The mighty Jupiter and its satellites have long since captivated scientists around the world. Recently a group of Brazilian scientists made an interesting discovery which may bring humanity one step closer to locating aliens on the distant planets of our Solar system.
Researchers from the Brazilian laboratory of synchrotron light at the University of Sao Paulo have suggested that Jupiter’s satellite Europa may contain bacteria which feed on radiation, the magazine Science Alert reported.
According to the scientists Europa, most likely, has radioactive elements which could serve as a source of energy for microorganisms similar to those of the terrestrial Desulforudis audaxviator.
Desulforudis audaxviator is a monotypic bacterium, which lives in depths from 1.5 km to 3 km below the Earth’s surface in the groundwater.
These organisms do not need sunlight as they obtain energy on the basis of a reduction reaction involving sulfates and hydrogen, obtained as a result of decomposition of water molecules during the decay of uranium, thorium and the radioactive isotope of potassium.

--

_EXERCISES TO COMPLETE_
• A. In the Europa article, at what depths does Desulforudis audaxviator live?
• B. Return the section of the Europa article starting at "Researchers from the" and ending at "Science Alert reported.".
• C. Carry the Europa article further, beginning right after its final sentence.

_DATA EXTRACT_
--

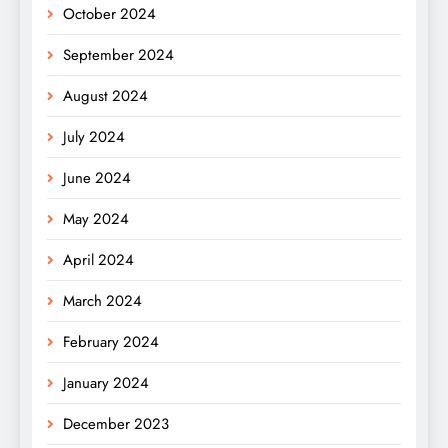
October 2024
September 2024
August 2024
July 2024
June 2024
May 2024
April 2024
March 2024
February 2024
January 2024
December 2023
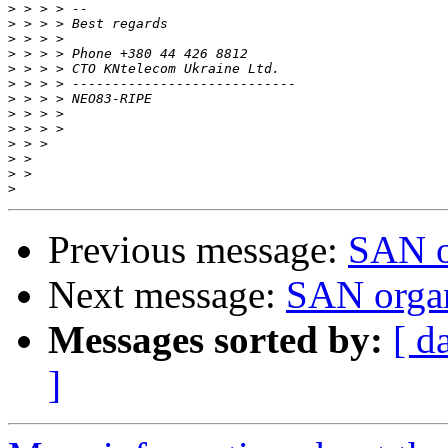
>
>
>
>
>
>
>
>
>
>
>
>
>
Previous message:
SAN o
Next message:
SAN organ
Messages sorted by:
[ d
]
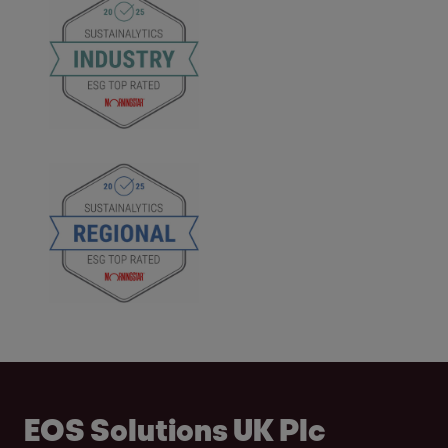
EOS Solutions UK Plc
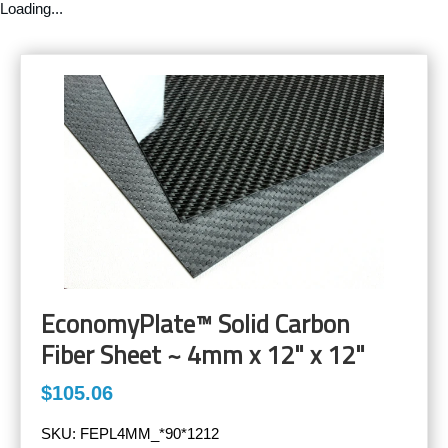
Loading...
EconomyPlate™ Solid Carbon
Fiber Sheet ~ 4mm x 12" x 12"
$105.06
SKU:
FEPL4MM_*90*1212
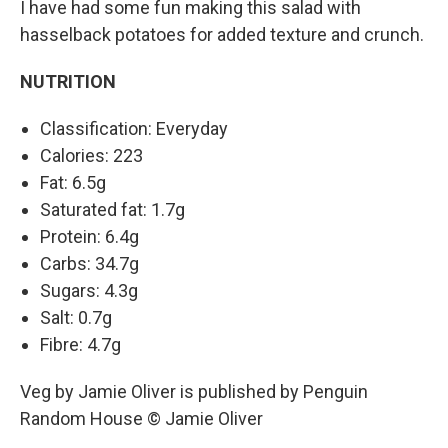
I have had some fun making this salad with
hasselback potatoes for added texture and crunch.
NUTRITION
Classification: Everyday
Calories: 223
Fat: 6.5g
Saturated fat: 1.7g
Protein: 6.4g
Carbs: 34.7g
Sugars: 4.3g
Salt: 0.7g
Fibre: 4.7g
Veg by Jamie Oliver is published by Penguin
Random House © Jamie Oliver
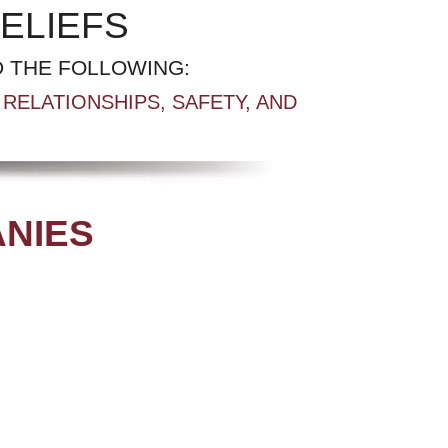
ELIEFS
 THE FOLLOWING:
RELATIONSHIPS, SAFETY, AND
ANIES
.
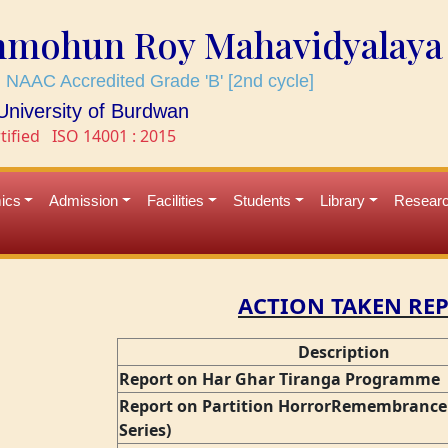
mmohun Roy Mahavidyalaya
 NAAC Accredited Grade 'B' [2nd cycle]
e University of Burdwan
tified
ISO 14001 : 2015
ics
Admission
Facilities
Students
Library
Resear
ACTION TAKEN RE
Description
Report on Har Ghar Tiranga Programme
Report on Partition HorrorRemembrance 
Series)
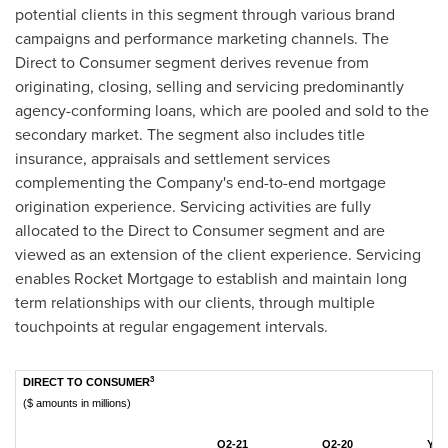
potential clients in this segment through various brand
campaigns and performance marketing channels. The
Direct to Consumer segment derives revenue from
originating, closing, selling and servicing predominantly
agency-conforming loans, which are pooled and sold to the
secondary market. The segment also includes title
insurance, appraisals and settlement services
complementing the Company's end-to-end mortgage
origination experience. Servicing activities are fully
allocated to the Direct to Consumer segment and are
viewed as an extension of the client experience. Servicing
enables Rocket Mortgage to establish and maintain long
term relationships with our clients, through multiple
touchpoints at regular engagement intervals.
3
DIRECT TO CONSUMER
($ amounts in millions)
Q2-21
Q2-20
YTD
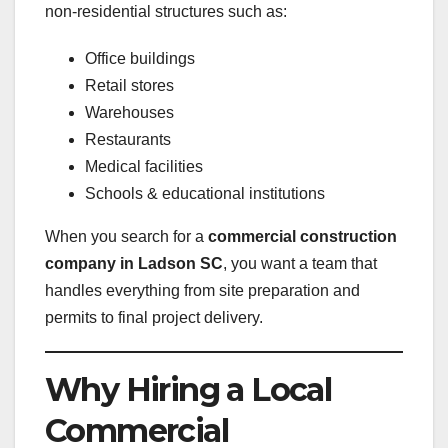
non-residential structures such as:
Office buildings
Retail stores
Warehouses
Restaurants
Medical facilities
Schools & educational institutions
When you search for a
commercial construction
company in Ladson SC
, you want a team that
handles everything from site preparation and
permits to final project delivery.
Why Hiring a Local
Commercial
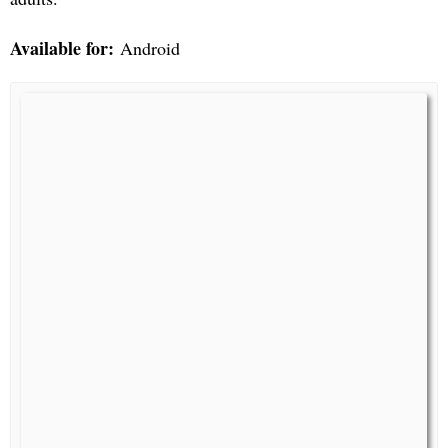
Available for:
Android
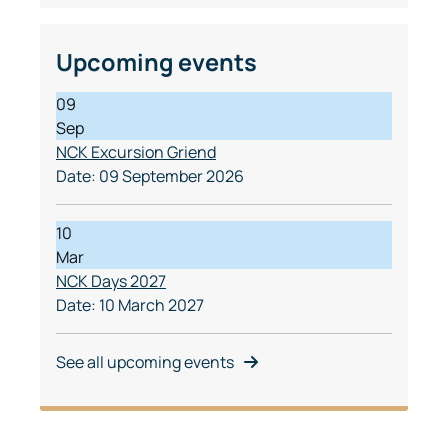
Upcoming events
09
Sep
NCK Excursion Griend
Date:
09 September 2026
10
Mar
NCK Days 2027
Date:
10 March 2027
See all upcoming events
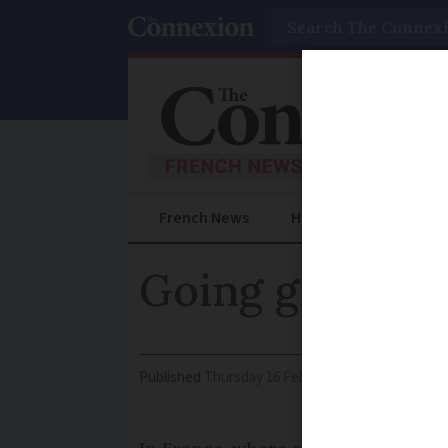
Search
French News
Help Guides
Prac
Going green ca
Published
Thursday 16 February 2017 - 09:44
Mod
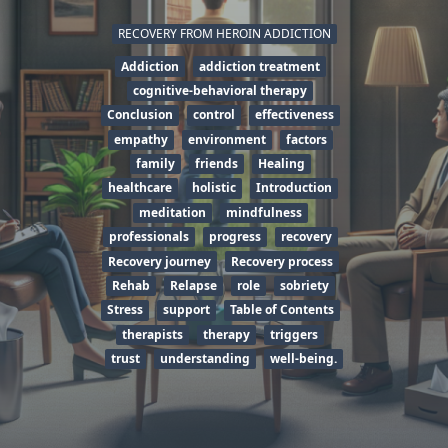
RECOVERY FROM HEROIN ADDICTION
Addiction
addiction treatment
cognitive-behavioral therapy
Conclusion
control
effectiveness
empathy
environment
factors
family
friends
Healing
healthcare
holistic
Introduction
meditation
mindfulness
professionals
progress
recovery
Recovery journey
Recovery process
Rehab
Relapse
role
sobriety
Stress
support
Table of Contents
therapists
therapy
triggers
trust
understanding
well-being.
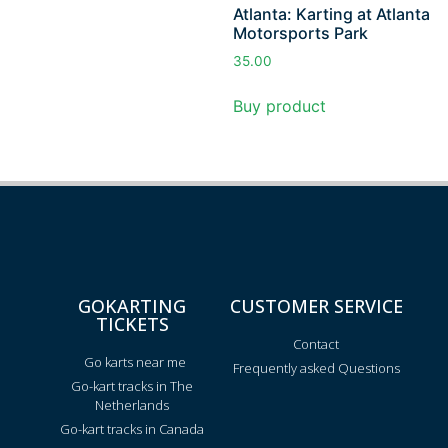
Atlanta: Karting at Atlanta
Motorsports Park
35.00
Buy product
GOKARTING
CUSTOMER SERVICE
TICKETS
Contact
Go karts near me
Frequently asked Questions
Go-kart tracks in The
Netherlands
Go-kart tracks in Canada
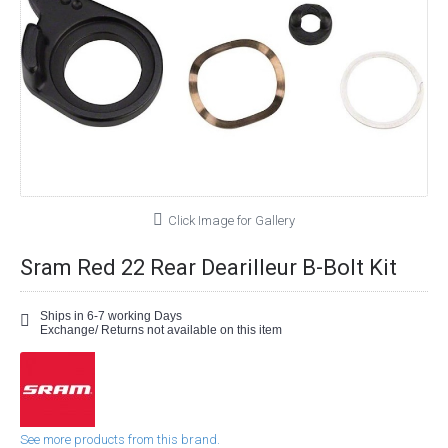
Click Image for Gallery
Sram Red 22 Rear Dearilleur B-Bolt Kit
Ships in 6-7 working Days
Exchange/ Returns not available on this item
See more products from this brand.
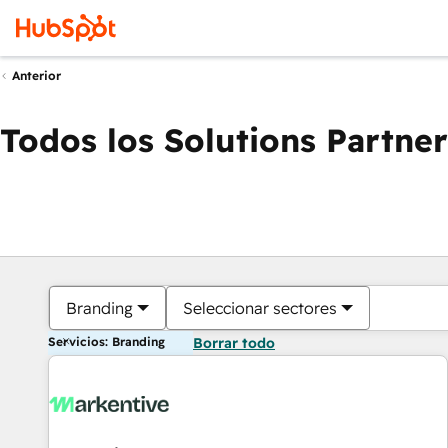
Anterior
Todos los Solutions Partner
Branding
Seleccionar sectores
Servicios: Branding
Borrar todo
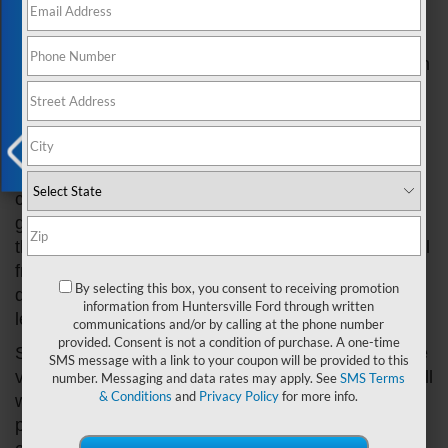
Exclusive Offer
that can occur in their vehicles to identify and
address them promptly. In this article, we will
discuss the most common types of oil leaks that can
happen in a Ford car.
Valve Cover Gasket Leak
One of the most prevalent types of oil leaks in Ford
X
cars is a valve cover gasket leak. The valve cover
gasket is responsible for sealing the gap between
the valve cover and the cylinder head, preventing oil
from escaping. Over time, the gasket can
By selecting this box, you consent to receiving promotion
deteriorate due to heat and engine vibrations,
information from Huntersville Ford through written
leading to a leak.
communications and/or by calling at the phone number
provided. Consent is not a condition of purchase. A one-time
Symptoms of a valve cover gasket leak may include
SMS message with a link to your coupon will be provided to this
visible oil on the engine's exterior, a burning oil smell
number. Messaging and data rates may apply. See
SMS Terms
& Conditions
and
Privacy Policy
for more info.
when driving, and a reduction in engine
performance. If left unaddressed, this type of leak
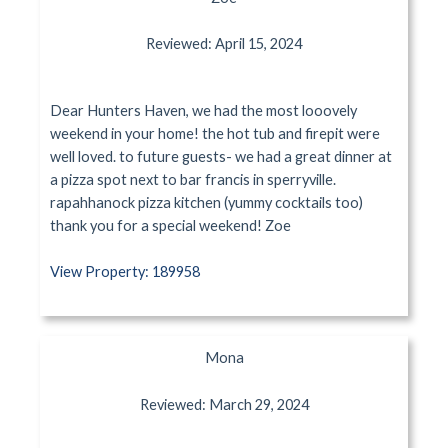
Reviewed: April 15, 2024
Dear Hunters Haven, we had the most looovely
weekend in your home! the hot tub and firepit were
well loved. to future guests- we had a great dinner at
a pizza spot next to bar francis in sperryville.
rapahhanock pizza kitchen (yummy cocktails too)
thank you for a special weekend! Zoe
View Property: 189958
Mona
Reviewed: March 29, 2024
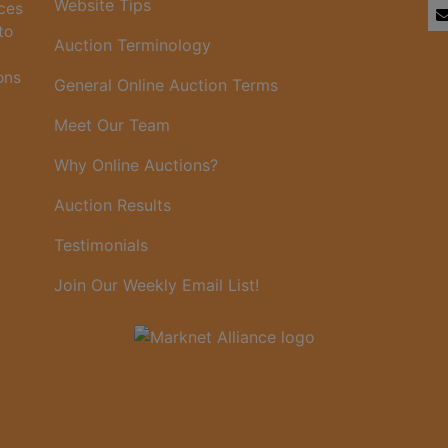
Website Tips
ices
to
Auction Terminology
ons
General Online Auction Terms
Meet Our Team
Why Online Auctions?
Auction Results
Testimonials
Join Our Weekly Email List!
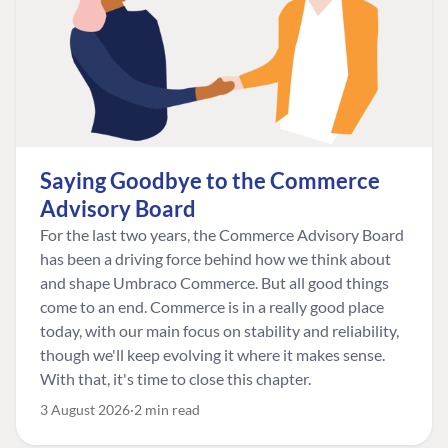
Saying Goodbye to the Commerce
Advisory Board
For the last two years, the Commerce Advisory Board
has been a driving force behind how we think about
and shape Umbraco Commerce. But all good things
come to an end. Commerce is in a really good place
today, with our main focus on stability and reliability,
though we'll keep evolving it where it makes sense.
With that, it's time to close this chapter.
3 August 2026
2 min read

--

_EXERCISE RESULTS_
• A. From 1.5 km to 3 km below the Earth's surface, in the groundwater.

• B.
Researchers from the Brazilian laboratory of synchrotron light at the University of Sao Paulo have suggested that Jupiter’s satellite Europa may contain bacteria which feed on radiation, the magazine Science Alert reported.

• C.
According to the scientists life on Europa can exist under three conditions: the presence of water, high temperature and presence of chemical elements necessary to maintain organisms’ metabolism.
The two elements are likely to exist on Jupiter’s satellite. However, the scientists do not yet know which of the substances are present in the waters of Europa.
The results of modeling the distribution of various chemical elements on the solar system’s celestial objects have shown that radioactive materials are most likely present both on Europa and on Enceladus.
According to the scientists, their number should be enough to support the life of organisms like D.audaxviator on far away planets.